Please print, character for character, everything from the start of the records down to and including the line containing "[1566, 1018, 1578, 1024] StreetNumber: 540". Leave the pictures out of your answer.
━━━━━━━━━━━━━━━━━━━━
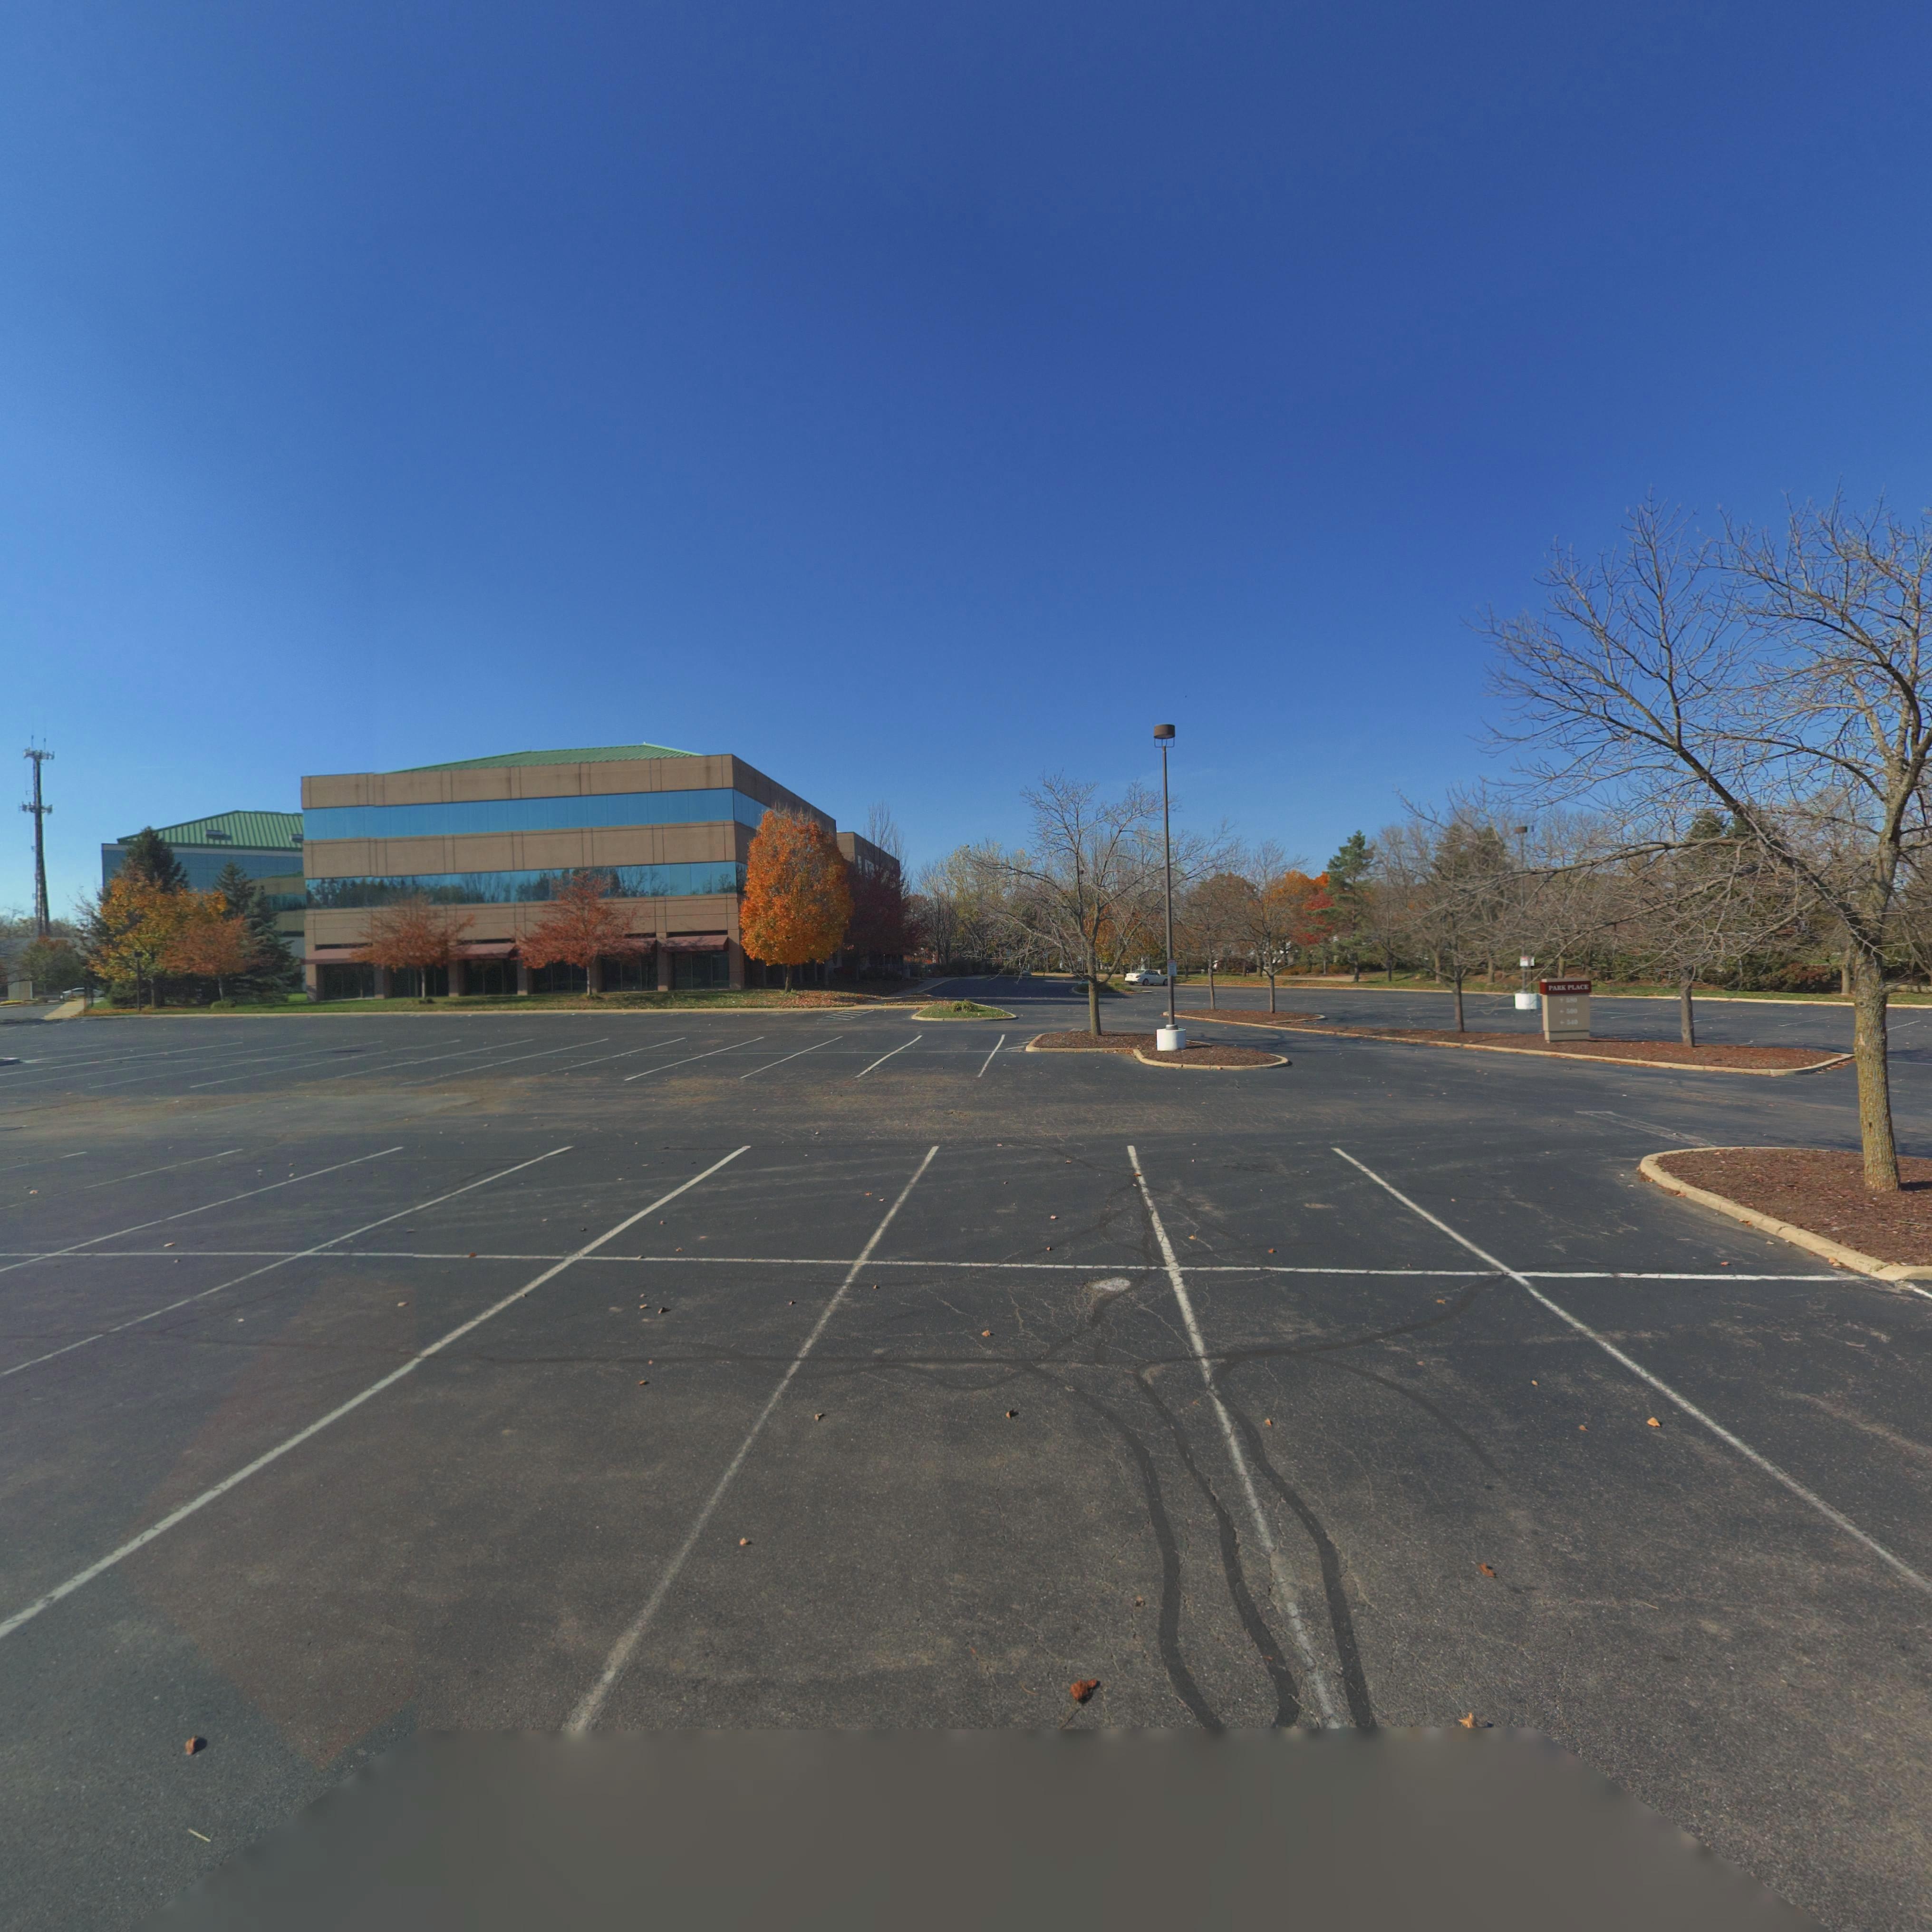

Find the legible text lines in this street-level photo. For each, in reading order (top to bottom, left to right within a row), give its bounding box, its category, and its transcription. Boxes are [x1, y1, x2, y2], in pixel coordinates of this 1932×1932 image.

[1547, 984, 1590, 990] None: PARK PLACE
[1565, 996, 1577, 1003] StreetNumber: 580
[1566, 1007, 1578, 1014] StreetNumber: 500
[1566, 1018, 1578, 1024] StreetNumber: 540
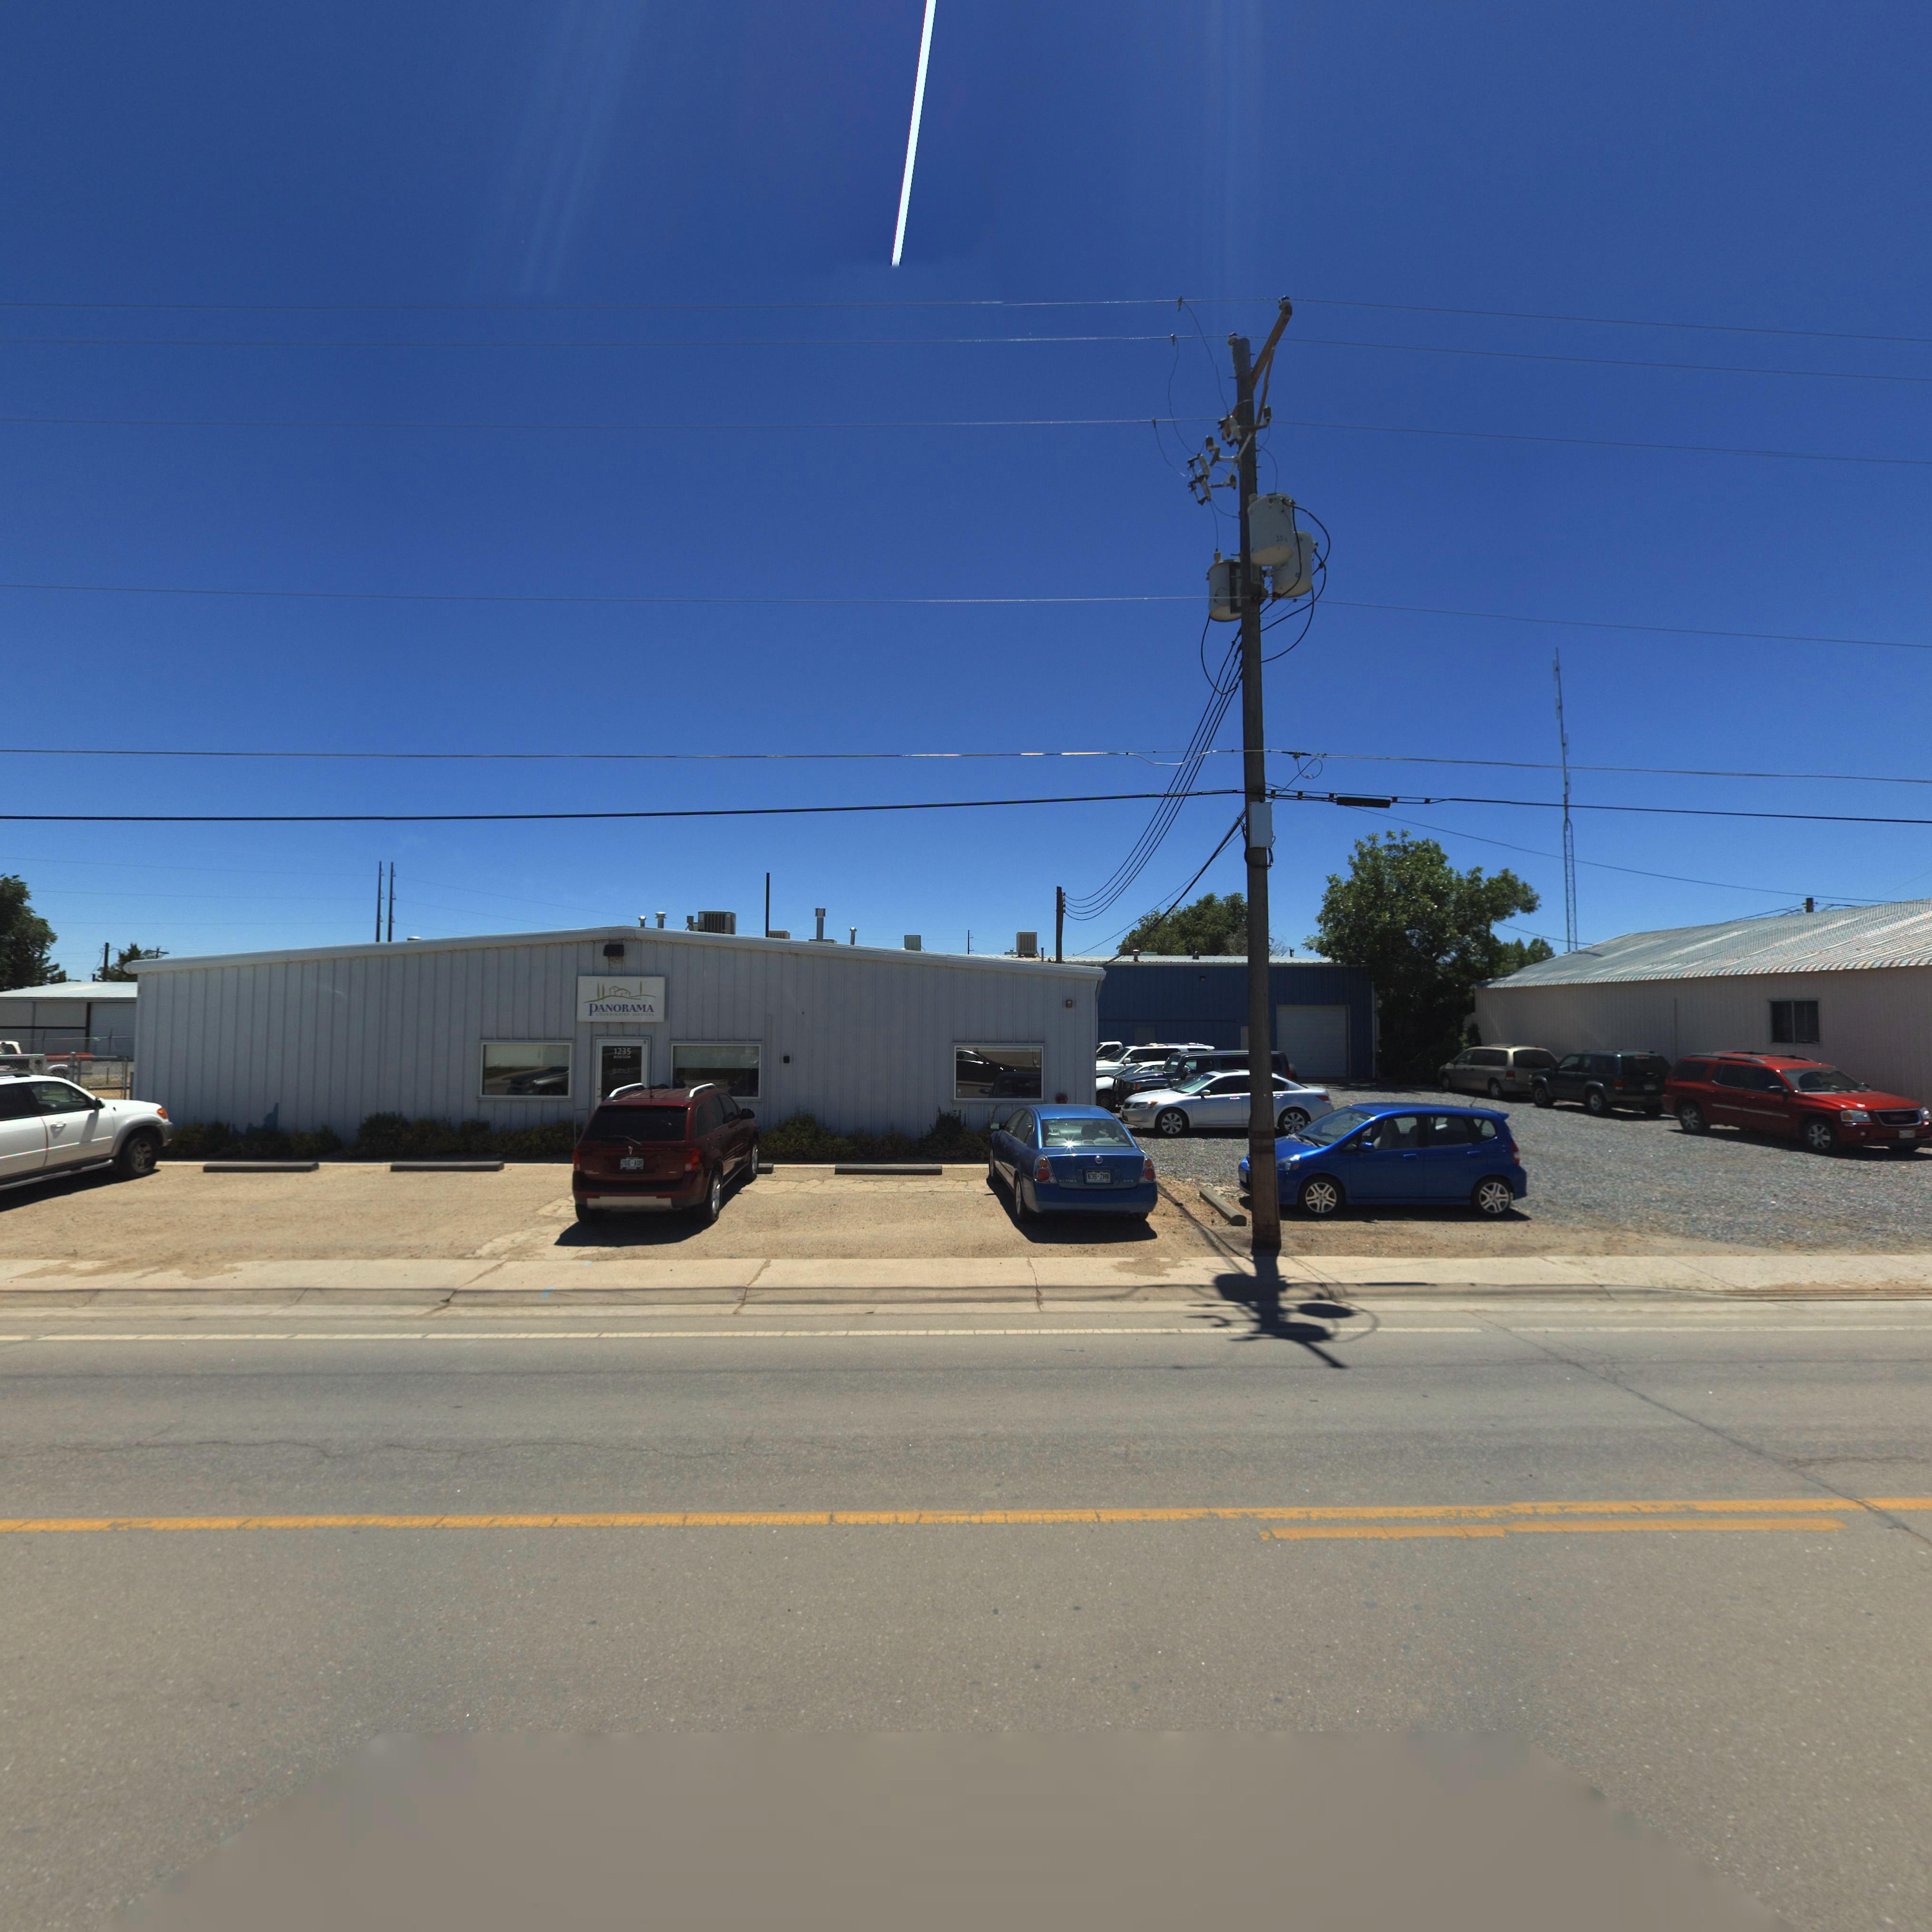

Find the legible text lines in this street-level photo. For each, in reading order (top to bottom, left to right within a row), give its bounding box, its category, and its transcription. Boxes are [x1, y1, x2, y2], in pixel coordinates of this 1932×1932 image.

[588, 1003, 655, 1016] BusinessName: PANORAMA
[596, 1012, 655, 1016] BusinessName: COORDINATED SERVICES
[614, 1047, 631, 1054] StreetNumber: 1235
[613, 1055, 631, 1058] StreetName: BOSTON
[609, 1073, 634, 1080] BusinessName: P******A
━━━━━━━━━━━━━━━━━━━━
### [Result of the task]
Find the legible text lines in this street-level photo. For each, in reading order (top to bottom, left to right within a row), give its bounding box, its category, and its transcription. Boxes are [x1, y1, x2, y2], in pixel coordinates of this 1932×1932 image.

[1547, 984, 1590, 990] None: PARK PLACE
[1565, 996, 1577, 1003] StreetNumber: 580
[1566, 1007, 1578, 1014] StreetNumber: 500
[1566, 1018, 1578, 1024] StreetNumber: 540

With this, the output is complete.